What is needed is a word-for-word copy of the records below.

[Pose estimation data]
· · · · ·
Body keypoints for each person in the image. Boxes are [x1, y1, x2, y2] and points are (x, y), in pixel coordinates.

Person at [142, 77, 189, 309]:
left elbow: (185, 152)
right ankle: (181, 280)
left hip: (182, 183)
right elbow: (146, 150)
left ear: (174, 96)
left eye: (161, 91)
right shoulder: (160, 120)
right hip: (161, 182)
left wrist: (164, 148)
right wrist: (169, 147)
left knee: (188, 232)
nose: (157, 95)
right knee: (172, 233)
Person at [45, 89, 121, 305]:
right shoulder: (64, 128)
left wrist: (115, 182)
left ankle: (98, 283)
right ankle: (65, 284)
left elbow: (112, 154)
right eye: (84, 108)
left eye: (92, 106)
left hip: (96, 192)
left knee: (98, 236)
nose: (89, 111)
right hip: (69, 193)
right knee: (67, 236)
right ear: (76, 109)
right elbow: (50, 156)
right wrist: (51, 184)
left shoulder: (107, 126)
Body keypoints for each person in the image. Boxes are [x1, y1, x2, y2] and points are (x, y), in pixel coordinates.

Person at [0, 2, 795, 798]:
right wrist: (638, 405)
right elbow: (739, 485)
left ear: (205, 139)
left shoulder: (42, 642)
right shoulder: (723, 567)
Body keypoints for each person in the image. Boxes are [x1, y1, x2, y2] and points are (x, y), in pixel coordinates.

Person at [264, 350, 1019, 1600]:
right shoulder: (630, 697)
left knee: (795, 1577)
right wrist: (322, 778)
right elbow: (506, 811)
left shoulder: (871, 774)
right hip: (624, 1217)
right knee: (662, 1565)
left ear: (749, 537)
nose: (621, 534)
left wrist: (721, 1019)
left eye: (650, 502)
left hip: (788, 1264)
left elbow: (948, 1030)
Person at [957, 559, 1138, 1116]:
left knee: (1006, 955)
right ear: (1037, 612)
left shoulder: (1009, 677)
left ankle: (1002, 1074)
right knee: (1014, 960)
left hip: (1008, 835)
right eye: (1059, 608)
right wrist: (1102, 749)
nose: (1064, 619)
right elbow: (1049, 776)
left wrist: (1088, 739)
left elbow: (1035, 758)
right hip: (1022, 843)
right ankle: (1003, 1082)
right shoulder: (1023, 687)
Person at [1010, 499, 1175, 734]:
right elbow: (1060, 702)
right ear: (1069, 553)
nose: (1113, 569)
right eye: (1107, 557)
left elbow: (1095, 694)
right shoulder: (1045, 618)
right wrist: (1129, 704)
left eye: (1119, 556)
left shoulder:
· · · · ·
▸ RESULT FOR THIS EXERCISE
Body keypoints for each person in the image. Boxes are [x1, y1, x2, y2] and points are (x, y), in pixel coordinates.

Person at [142, 77, 189, 309]:
left elbow: (185, 152)
right ankle: (181, 280)
left hip: (182, 183)
right elbow: (146, 150)
left ear: (174, 96)
left eye: (161, 91)
right shoulder: (160, 120)
right hip: (161, 182)
left wrist: (164, 148)
right wrist: (169, 147)
left knee: (188, 232)
nose: (157, 95)
right knee: (172, 233)
Person at [45, 89, 121, 305]:
right shoulder: (64, 128)
left wrist: (115, 182)
left ankle: (98, 283)
right ankle: (65, 284)
left elbow: (112, 154)
right eye: (84, 108)
left eye: (92, 106)
left hip: (96, 192)
left knee: (98, 236)
nose: (89, 111)
right hip: (69, 193)
right knee: (67, 236)
right ear: (76, 109)
right elbow: (50, 156)
right wrist: (51, 184)
left shoulder: (107, 126)
Body keypoints for each person in the image. Boxes are [x1, y1, x2, y2] and points are (x, y), in pixel coordinates.

Person at [0, 2, 795, 798]:
right wrist: (638, 405)
right elbow: (739, 485)
left ear: (205, 139)
left shoulder: (42, 642)
right shoulder: (723, 567)
Body keypoints for each person in the image. Boxes are [x1, y1, x2, y2] and points are (x, y), in pixel coordinates.

Person at [264, 350, 1019, 1600]:
right shoulder: (630, 697)
left knee: (795, 1577)
right wrist: (322, 778)
right elbow: (506, 811)
left shoulder: (871, 774)
right hip: (624, 1217)
right knee: (662, 1565)
left ear: (749, 537)
nose: (621, 534)
left wrist: (721, 1019)
left eye: (650, 502)
left hip: (788, 1264)
left elbow: (948, 1030)
Person at [957, 559, 1138, 1116]:
left knee: (1006, 955)
right ear: (1037, 612)
left shoulder: (1009, 677)
left ankle: (1002, 1074)
right knee: (1014, 960)
left hip: (1008, 835)
right eye: (1059, 608)
right wrist: (1102, 749)
nose: (1064, 619)
right elbow: (1049, 776)
left wrist: (1088, 739)
left elbow: (1035, 758)
right hip: (1022, 843)
right ankle: (1003, 1082)
right shoulder: (1023, 687)
Person at [1010, 499, 1175, 734]:
right elbow: (1060, 702)
right ear: (1069, 553)
nose: (1113, 569)
right eye: (1107, 557)
left elbow: (1095, 694)
right shoulder: (1045, 618)
right wrist: (1129, 704)
left eye: (1119, 556)
left shoulder:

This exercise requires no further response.